Thursday is an AVMoFA-centered description of on ongoing exchange between Vincent Ialenti and myself about nuclear energy. In “Pragmatism & the Magic Book for Nuclear Power,” Ialenti tells the story of how an adjacent curiosity regarding a pro-nuclear power Korean children’s book he encountered during fieldwork at the 2013 World Nuclear Association symposium opened up varied connections to his research with safety case experts working in the Olkiluoto nuclear waste repository in Finland as well as generational and deep time temporalities, radioactive Greens and eco-modernist approaches. Ialenti offers a glimpse into some of my research after South Korean Civil Movement Organisations. One of the key parallels between my research for the book and my subsequent research on nuclear energy and climate change is the figure-ground relationship between pragmatism and crisis.

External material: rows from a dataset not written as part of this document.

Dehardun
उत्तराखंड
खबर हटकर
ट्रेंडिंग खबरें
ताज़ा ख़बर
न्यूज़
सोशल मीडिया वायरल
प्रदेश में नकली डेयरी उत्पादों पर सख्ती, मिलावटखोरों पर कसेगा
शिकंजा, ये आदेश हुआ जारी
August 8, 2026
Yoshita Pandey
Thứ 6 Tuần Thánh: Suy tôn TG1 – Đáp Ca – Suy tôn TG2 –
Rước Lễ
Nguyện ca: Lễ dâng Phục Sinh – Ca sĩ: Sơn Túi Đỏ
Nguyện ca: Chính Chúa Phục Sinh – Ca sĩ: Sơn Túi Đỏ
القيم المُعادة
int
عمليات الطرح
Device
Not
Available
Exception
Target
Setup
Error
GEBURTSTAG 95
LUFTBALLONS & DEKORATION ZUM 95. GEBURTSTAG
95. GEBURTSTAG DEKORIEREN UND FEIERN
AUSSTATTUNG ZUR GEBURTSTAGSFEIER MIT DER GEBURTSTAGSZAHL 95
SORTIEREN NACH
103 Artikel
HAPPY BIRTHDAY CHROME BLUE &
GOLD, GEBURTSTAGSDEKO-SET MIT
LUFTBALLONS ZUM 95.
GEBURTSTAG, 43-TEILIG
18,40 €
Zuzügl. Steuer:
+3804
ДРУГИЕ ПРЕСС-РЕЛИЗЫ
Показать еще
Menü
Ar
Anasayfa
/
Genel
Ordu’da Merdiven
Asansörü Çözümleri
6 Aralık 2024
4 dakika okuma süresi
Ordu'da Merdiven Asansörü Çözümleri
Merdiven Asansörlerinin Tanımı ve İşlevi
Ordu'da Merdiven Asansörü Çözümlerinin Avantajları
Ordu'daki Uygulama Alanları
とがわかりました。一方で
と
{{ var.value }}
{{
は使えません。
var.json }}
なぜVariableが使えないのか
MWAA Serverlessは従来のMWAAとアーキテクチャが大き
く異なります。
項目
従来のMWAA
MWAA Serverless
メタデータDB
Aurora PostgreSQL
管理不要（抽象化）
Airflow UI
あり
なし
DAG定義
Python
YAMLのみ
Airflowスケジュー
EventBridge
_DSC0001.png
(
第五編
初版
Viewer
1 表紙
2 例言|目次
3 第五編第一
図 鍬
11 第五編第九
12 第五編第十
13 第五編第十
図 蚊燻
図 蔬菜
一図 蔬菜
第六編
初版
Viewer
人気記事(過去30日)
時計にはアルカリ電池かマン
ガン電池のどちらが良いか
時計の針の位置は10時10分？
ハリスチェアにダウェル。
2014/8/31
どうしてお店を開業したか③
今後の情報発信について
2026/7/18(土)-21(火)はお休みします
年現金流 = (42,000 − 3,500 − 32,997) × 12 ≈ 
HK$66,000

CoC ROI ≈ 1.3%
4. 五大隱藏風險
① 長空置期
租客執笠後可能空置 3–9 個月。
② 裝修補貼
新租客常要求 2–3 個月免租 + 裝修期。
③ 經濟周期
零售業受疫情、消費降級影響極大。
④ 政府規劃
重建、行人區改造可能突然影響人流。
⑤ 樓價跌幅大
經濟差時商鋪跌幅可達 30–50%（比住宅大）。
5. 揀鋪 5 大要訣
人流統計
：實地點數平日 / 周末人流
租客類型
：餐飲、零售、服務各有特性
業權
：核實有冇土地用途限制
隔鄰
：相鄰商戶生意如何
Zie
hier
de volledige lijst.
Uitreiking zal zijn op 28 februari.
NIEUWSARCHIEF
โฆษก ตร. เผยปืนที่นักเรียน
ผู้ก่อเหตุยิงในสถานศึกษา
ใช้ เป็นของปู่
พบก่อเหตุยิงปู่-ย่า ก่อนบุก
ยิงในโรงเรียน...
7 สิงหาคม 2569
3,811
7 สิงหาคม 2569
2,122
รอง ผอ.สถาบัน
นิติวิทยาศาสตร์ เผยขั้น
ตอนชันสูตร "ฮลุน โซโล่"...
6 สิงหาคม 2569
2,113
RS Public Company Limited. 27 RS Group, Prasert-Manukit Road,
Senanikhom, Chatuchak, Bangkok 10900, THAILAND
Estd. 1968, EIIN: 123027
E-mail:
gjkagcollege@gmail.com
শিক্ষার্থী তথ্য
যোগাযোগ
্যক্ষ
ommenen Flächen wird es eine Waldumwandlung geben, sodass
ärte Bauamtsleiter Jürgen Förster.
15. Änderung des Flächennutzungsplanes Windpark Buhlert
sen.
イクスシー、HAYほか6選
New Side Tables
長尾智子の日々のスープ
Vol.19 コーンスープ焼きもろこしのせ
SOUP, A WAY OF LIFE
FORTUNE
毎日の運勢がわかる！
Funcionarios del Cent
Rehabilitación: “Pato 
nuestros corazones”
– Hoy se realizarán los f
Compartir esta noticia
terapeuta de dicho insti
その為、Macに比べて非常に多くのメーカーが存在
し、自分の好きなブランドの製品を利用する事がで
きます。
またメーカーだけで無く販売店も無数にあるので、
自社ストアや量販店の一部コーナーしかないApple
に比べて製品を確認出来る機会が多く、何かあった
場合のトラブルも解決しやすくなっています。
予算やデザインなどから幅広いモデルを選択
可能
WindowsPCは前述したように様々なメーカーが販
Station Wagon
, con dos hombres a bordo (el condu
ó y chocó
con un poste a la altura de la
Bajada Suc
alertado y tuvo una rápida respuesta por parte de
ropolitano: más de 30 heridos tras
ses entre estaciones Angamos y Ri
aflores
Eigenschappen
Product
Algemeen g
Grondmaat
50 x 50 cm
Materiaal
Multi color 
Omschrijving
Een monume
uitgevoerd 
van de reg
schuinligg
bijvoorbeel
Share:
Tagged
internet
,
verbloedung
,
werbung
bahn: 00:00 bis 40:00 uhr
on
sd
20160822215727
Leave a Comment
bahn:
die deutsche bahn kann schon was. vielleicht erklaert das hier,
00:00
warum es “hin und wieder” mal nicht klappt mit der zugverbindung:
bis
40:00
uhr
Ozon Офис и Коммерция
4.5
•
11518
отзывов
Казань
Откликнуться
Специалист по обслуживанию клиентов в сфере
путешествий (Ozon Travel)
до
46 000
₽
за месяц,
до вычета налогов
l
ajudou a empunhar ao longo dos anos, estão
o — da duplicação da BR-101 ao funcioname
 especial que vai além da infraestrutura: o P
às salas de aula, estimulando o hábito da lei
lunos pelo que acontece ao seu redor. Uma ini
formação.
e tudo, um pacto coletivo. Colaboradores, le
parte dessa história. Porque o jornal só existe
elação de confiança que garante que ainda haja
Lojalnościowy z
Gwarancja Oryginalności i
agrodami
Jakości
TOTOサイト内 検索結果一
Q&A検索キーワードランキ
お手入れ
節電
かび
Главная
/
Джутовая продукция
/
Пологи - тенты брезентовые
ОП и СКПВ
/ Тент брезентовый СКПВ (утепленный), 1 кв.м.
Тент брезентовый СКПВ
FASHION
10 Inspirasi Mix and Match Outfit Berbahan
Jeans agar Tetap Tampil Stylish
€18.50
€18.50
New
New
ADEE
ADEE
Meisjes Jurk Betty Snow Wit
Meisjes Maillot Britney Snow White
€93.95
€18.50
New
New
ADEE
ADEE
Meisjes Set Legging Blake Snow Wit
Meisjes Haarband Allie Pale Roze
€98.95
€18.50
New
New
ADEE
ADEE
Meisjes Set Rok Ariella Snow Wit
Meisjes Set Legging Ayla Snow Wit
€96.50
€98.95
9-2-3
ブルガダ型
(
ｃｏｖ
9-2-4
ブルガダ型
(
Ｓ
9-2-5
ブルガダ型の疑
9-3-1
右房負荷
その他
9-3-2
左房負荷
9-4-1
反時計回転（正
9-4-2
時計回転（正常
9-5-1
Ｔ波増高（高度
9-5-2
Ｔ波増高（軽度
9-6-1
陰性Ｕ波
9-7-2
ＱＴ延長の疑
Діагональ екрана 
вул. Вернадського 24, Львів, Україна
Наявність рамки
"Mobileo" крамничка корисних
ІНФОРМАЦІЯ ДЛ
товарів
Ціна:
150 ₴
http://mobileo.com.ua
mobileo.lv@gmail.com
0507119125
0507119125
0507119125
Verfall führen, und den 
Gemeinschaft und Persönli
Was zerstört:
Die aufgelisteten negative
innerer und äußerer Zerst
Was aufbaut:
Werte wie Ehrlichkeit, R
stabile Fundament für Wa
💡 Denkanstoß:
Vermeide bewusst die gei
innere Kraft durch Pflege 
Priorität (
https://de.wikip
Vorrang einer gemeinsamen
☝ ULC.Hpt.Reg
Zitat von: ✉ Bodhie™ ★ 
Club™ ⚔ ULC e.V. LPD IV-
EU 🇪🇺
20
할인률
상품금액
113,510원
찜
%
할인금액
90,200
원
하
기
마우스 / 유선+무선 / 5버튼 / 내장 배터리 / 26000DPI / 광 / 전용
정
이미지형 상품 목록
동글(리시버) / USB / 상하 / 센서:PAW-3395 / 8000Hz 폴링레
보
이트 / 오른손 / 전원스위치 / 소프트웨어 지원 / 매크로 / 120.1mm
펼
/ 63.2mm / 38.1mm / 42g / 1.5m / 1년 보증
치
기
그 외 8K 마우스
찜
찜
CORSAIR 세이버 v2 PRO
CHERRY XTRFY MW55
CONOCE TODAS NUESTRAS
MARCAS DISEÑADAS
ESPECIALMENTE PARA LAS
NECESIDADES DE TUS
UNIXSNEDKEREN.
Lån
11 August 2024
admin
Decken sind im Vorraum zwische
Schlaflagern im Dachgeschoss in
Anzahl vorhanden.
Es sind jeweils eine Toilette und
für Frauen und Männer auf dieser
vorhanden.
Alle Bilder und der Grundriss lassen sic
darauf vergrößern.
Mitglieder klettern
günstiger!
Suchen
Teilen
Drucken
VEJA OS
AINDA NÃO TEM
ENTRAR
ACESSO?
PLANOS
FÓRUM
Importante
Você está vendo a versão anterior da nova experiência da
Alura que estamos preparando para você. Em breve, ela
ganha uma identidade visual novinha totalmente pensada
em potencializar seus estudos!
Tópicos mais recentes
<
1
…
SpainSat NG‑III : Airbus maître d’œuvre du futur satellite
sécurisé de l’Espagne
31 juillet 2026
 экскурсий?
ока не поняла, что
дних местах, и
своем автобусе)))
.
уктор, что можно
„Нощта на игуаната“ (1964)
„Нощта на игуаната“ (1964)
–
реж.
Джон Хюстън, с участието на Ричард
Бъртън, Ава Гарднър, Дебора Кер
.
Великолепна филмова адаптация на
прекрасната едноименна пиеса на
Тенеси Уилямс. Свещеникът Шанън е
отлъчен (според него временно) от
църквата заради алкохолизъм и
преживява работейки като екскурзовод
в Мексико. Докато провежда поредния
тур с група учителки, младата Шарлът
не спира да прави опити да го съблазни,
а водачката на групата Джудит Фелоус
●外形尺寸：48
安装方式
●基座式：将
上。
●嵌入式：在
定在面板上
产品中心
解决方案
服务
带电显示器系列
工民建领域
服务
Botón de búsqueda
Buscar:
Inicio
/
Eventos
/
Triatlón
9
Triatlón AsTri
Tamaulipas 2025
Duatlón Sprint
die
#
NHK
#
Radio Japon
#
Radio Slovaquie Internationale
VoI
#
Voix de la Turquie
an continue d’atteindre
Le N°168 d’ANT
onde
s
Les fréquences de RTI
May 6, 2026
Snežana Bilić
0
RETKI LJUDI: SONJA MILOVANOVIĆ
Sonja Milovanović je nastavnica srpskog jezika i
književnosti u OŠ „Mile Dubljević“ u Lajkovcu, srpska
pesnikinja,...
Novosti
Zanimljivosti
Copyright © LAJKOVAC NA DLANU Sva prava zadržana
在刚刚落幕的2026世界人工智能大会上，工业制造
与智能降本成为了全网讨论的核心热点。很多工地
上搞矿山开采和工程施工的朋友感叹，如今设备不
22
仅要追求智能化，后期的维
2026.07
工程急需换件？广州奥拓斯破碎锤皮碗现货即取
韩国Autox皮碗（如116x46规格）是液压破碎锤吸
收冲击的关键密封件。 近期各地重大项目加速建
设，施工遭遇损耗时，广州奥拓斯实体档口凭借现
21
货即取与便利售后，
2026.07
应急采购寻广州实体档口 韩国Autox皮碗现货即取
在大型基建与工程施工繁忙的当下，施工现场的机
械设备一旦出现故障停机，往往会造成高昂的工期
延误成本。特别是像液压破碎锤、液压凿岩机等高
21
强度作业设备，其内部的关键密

Friday is an ethnographic thought experiment and response to my book that brings Frederick Hayek, the Mont Pelerin Society, and neoliberalism—as more specified knowledge practice rather than meaningless blob—into conversation with South Korean pragmatisms at the turn of the millennium. In “Lived Theories: Hayek’s Neoliberalism and Pragmatism,” Ilana Gershon replaces crisis with Hayek’s lived neoliberal theory to re-constitute the ground upon which the figure of pragmatism appears. She illuminates the intellectual history and epistemological legacies that animate neoliberalism’s far-flung reach around the world. Gershon delves into some of Hayek’s particular obsessions and their implications for the market, design, and scale as epistemological and ontological formations. In her first ever blog post, I see the potential for #neoliberalisms whether on Allegra or in another form. There is something to the pragmatist legacy of performativity which Antti Silvast described and Hayek’s lived neoliberal theory which Ilana Gershon explored. Gershon exceeds many of my own articulations—as do Antti Silvast, Leticia Barrera and Vincent Ialenti—to demonstrate the centrality, totality, and plurality of pragmatism (#pragmatisms) across time, place, and field of work.
References Cited
Abelmann, Nancy. 1996. Echoes of the Past, Epics of Dissent: A South Korean Social Movement. Berkeley: University of California Press.
Lee, Namhee. 2007. The Making of Minjung: Democracy and the Politics of Representation in South Korea. Ithaca: Cornell University Press.
Mauss, Marcel. 1990 [1950]. The Gift: The Form and Reason for Exchange in Archaic Societies. W.D. Halls, transl. London: Routledge.
Redfield, Peter. 2013. Life in Crisis: The Ethical Journey of Doctors Without Borders. Berkeley: University of California Press.
Riles, Annelise, Hirokazu Miyazaki, and Yuji Genda. 2014. Retooling: Professionalism for the Future. NTT Press.